Not
just yet, says the Vatican's top astronomer!
The
director of the Vatican Observatory dismissed talk of a Mayan doomsday on Dec.
21, 2012, saying that the end of the Earth, if it happens, is billions of years
away.
But
while the idea that Earth could be shattered into a billion pieces by some sort
of interplanetary cataclysm has worried millions of people around the world,
the Holy See's chief astronomer suggests that life as we know it is unlikely to
come to an end quite so soon.
In
an editorial in the Vatican's official daily newspaper, L'Osservatore Romano –
in an issue whose front-page article was entitled “The end is not nigh – at
least for now” – Rev. Jose Gabriel Funes, the director of the Vatican
Observatory, criticized "pseudo-prophecies" about the end of the
Universe.
“In
the media and on the internet there is a great deal of talk of the end of the
world, which the Mayan calendar supposedly predicted for Dec 21. If you do a
search on Google, you get 40 million results on the topic,” wrote Father Funes,
a Jesuit priest from Argentina.
A
5,125-year cycle known in the Mayan calendar as the Long Count comes to an end
on Friday and has been widely interpreted by cultists, New Age disciples, and
believers in the esoteric as heralding the destruction of the planet.
But
in a lengthy discourse on astronomy and Christian belief, he said it was “not
even worth discussing the scientific basis of these claims."
He
acknowledged that the universe was slowly expanding, but that the destruction
of the Earth – if it ever happens – will not occur for billions of years.
In
any case, he said, Christians subscribe to the “fundamental conviction that
death is not the last word.”
Four
hundred years after the Roman Catholic Church put Galileo on trial for heresy
based on his belief that the Earth revolved around the Sun and not the other
way round, the Vatican is rather more forgiving of the science of astronomy.
Its
observatory is at Castel Gandolfo, the summer residence of the pope, which lies
in the hills outside Rome.

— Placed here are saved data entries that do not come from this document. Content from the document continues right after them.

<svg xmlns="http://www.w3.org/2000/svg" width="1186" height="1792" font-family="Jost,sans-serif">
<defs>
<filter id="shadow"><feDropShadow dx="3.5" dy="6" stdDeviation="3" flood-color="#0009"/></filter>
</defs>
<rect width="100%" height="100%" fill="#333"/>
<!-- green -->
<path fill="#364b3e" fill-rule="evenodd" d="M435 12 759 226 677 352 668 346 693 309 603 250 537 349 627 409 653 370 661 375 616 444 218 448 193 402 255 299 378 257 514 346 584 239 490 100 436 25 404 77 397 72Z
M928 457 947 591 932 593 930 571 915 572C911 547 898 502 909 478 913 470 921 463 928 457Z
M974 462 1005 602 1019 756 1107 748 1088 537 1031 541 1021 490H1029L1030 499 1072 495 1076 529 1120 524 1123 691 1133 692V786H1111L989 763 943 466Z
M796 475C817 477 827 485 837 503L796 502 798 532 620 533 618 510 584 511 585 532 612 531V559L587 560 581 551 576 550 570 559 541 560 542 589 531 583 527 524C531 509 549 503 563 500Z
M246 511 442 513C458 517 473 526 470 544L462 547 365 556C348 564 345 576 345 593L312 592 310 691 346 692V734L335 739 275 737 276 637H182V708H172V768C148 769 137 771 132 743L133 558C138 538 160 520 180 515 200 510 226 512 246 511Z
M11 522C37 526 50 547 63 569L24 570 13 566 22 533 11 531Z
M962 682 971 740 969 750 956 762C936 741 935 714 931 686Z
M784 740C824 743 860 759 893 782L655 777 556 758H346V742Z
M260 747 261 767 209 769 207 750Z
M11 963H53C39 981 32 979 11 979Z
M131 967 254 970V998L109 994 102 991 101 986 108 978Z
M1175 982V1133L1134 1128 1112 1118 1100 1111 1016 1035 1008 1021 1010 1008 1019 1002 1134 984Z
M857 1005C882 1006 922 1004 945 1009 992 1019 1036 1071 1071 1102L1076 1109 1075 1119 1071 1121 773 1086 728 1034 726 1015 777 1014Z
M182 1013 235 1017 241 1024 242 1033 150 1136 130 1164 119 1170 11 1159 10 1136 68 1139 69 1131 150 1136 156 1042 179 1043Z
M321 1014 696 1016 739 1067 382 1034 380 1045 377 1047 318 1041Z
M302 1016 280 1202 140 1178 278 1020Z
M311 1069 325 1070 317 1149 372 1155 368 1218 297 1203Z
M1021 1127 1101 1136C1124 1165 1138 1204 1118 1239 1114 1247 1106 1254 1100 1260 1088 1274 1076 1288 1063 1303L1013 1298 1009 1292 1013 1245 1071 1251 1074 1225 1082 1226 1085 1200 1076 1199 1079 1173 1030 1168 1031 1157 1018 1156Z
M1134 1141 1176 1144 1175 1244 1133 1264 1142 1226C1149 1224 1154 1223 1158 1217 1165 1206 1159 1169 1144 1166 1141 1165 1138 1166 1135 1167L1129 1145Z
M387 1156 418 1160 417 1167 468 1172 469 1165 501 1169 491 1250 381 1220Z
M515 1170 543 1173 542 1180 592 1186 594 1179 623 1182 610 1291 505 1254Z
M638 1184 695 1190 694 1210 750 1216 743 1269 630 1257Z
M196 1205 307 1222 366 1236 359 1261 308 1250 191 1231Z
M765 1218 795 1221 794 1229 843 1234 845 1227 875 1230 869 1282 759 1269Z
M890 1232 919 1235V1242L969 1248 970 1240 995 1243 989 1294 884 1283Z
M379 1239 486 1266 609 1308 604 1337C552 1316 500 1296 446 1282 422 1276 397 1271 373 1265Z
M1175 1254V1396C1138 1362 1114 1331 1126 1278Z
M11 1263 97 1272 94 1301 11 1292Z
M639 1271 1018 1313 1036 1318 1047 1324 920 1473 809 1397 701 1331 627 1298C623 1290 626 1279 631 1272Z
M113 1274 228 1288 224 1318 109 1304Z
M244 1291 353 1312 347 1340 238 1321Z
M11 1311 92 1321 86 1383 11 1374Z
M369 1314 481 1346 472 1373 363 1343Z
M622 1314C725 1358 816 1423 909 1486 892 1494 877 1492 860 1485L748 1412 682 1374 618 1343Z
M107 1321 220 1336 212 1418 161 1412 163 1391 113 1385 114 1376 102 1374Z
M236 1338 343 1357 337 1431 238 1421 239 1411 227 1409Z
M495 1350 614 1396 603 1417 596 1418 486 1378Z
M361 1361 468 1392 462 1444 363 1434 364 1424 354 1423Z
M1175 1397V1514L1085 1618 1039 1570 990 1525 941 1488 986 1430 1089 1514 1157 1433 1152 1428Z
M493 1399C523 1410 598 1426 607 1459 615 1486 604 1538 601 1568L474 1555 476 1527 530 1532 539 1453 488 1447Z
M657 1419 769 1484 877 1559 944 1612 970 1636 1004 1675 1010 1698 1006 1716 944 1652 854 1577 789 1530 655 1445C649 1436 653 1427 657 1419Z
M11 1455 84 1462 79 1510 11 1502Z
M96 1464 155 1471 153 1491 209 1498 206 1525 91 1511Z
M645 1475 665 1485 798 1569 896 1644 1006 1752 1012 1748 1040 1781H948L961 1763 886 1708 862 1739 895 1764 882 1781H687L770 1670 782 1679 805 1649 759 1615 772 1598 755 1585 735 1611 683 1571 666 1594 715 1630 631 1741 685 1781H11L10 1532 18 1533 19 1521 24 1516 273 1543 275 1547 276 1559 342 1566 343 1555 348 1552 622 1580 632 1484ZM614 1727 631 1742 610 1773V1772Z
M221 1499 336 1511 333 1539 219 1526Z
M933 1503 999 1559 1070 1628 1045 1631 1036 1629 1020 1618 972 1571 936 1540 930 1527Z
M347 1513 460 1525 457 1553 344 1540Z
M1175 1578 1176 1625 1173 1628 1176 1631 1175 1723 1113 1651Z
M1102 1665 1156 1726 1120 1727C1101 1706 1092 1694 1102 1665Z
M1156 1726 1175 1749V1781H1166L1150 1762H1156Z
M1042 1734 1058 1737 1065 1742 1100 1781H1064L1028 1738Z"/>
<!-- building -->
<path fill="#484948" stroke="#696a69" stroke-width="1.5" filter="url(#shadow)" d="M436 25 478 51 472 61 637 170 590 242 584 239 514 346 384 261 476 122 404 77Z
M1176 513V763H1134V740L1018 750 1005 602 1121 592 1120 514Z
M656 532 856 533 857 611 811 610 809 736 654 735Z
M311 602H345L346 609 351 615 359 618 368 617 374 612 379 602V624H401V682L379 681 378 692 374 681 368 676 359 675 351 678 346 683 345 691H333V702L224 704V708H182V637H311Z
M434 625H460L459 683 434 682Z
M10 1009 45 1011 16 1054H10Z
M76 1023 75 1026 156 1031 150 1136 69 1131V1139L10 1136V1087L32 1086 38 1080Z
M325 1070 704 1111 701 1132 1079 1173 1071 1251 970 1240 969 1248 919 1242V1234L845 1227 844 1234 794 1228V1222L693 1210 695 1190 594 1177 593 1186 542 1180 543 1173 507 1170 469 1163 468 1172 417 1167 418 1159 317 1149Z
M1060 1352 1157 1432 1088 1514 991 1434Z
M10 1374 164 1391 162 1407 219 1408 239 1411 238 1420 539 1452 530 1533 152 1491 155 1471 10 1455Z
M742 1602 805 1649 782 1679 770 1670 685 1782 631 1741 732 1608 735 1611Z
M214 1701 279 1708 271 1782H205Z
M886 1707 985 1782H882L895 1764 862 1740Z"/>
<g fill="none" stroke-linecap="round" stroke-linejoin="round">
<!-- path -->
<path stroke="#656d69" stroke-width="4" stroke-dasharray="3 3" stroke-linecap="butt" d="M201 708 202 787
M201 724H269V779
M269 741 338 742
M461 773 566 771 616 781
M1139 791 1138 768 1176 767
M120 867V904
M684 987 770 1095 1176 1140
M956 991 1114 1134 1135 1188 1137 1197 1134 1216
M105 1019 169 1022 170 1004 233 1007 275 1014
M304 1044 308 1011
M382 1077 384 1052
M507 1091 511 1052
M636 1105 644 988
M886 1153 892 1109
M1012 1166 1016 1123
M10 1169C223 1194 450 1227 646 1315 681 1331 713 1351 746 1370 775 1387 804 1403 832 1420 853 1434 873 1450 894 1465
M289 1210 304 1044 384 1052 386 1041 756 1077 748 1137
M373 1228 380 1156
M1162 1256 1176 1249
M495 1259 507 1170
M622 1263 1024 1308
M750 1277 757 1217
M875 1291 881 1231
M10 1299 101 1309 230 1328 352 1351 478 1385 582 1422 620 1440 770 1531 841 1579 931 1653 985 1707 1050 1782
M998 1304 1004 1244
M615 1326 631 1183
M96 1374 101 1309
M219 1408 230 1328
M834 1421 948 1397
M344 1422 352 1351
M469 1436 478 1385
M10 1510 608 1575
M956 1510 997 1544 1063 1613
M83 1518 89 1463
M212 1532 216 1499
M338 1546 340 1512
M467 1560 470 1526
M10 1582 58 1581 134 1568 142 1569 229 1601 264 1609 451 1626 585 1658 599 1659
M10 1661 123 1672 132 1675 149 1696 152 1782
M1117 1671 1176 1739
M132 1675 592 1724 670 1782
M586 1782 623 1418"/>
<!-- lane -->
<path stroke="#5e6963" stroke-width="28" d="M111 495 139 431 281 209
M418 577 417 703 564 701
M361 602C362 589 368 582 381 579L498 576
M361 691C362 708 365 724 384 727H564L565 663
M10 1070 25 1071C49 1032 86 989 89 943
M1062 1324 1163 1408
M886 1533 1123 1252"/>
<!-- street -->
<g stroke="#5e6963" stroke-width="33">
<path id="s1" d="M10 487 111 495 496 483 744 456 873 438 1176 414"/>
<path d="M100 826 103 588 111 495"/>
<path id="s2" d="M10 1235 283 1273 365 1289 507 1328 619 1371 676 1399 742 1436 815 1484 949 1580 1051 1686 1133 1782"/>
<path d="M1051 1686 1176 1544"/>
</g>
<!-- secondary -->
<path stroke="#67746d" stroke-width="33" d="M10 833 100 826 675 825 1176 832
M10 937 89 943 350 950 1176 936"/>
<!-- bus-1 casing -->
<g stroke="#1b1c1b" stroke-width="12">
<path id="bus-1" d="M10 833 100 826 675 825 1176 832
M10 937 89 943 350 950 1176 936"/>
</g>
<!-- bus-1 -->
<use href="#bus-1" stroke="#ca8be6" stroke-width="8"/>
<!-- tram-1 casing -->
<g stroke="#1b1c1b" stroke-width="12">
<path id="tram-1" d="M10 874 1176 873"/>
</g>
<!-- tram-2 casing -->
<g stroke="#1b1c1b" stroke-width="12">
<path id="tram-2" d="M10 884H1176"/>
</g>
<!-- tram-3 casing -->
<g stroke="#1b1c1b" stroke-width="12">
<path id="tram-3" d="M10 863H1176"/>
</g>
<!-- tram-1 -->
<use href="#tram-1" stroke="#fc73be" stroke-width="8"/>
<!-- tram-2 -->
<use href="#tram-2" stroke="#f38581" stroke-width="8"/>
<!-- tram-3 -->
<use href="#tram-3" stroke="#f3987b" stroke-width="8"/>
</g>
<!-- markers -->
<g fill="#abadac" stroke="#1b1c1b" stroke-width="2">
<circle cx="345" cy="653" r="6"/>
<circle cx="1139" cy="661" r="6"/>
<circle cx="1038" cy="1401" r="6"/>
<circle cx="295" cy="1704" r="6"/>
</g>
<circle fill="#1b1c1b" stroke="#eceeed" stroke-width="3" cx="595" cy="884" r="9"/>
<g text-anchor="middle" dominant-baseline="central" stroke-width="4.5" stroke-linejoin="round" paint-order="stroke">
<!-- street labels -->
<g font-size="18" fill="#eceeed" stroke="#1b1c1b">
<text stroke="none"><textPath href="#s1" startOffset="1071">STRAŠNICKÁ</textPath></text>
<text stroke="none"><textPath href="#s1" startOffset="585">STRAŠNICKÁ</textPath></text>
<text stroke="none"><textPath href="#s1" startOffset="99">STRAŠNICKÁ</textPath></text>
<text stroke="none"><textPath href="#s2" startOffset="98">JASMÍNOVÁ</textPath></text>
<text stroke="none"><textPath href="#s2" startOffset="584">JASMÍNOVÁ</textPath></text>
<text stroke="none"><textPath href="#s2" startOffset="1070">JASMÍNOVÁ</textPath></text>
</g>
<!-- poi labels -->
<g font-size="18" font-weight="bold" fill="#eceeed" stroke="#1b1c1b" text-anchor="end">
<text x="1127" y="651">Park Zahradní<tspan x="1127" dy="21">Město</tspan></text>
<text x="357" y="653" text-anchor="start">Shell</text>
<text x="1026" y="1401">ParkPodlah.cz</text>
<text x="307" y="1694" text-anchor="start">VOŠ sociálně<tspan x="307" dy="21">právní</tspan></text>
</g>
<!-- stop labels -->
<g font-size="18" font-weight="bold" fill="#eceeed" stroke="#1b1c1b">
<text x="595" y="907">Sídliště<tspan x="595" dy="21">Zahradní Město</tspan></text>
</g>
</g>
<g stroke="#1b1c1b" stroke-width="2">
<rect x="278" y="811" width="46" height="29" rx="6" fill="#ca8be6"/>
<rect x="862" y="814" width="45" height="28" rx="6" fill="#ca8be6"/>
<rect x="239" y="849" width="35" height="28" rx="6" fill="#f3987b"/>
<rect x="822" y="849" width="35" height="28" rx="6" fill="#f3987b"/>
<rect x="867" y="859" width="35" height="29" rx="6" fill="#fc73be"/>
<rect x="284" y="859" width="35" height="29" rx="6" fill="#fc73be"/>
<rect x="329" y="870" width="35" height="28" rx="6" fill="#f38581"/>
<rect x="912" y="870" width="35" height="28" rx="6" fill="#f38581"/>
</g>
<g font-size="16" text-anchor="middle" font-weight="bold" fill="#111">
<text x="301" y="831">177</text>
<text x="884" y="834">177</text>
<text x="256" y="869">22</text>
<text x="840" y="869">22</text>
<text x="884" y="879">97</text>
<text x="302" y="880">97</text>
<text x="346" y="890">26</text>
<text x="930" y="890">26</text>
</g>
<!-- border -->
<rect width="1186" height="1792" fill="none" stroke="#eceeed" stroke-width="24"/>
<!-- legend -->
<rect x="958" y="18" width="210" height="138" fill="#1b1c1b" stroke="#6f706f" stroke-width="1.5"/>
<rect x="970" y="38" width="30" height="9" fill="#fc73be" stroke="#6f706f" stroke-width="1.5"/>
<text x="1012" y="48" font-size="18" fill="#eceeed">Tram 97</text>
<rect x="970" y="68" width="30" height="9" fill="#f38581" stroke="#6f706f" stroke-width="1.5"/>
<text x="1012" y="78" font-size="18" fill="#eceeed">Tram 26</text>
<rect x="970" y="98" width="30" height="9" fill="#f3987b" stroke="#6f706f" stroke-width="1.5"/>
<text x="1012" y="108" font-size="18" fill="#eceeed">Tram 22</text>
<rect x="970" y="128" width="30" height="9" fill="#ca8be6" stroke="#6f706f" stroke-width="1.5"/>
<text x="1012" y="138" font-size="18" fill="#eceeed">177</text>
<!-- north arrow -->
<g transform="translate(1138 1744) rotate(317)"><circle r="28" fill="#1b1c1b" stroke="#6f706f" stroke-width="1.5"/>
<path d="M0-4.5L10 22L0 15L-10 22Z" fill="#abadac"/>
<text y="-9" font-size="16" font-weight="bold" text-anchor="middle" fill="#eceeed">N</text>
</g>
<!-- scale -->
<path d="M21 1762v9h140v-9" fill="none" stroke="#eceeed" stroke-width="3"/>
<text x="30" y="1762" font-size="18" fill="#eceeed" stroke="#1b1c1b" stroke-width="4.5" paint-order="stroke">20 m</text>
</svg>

One of the oldest astronomical research institutes
in the world, it also has a research facility hosted by the Steward Observatory
at the University of Arizona in Tucson.
Funes,
who has a master’s degree in astronomy from the National University of Cordoba
in Argentina as well as degrees in philosophy and theology, was made director
of the observatory in 2006.
He
has not been reluctant to take modern science into account when considering
religious tenets. In an interview in 2008, he said it was possible that
intelligent forms of life could exist on other planets in the solar system.
Aliens
would still be God’s creatures, he said, in an article in L’Osservatore Romano headlined "The extraterrestrial is my
brother." The notion did not necessarily contradict the teachings of the
Catholic Church, he said, arguing that to dismiss the possibility of alien life
would be to underestimate God’s creative powers.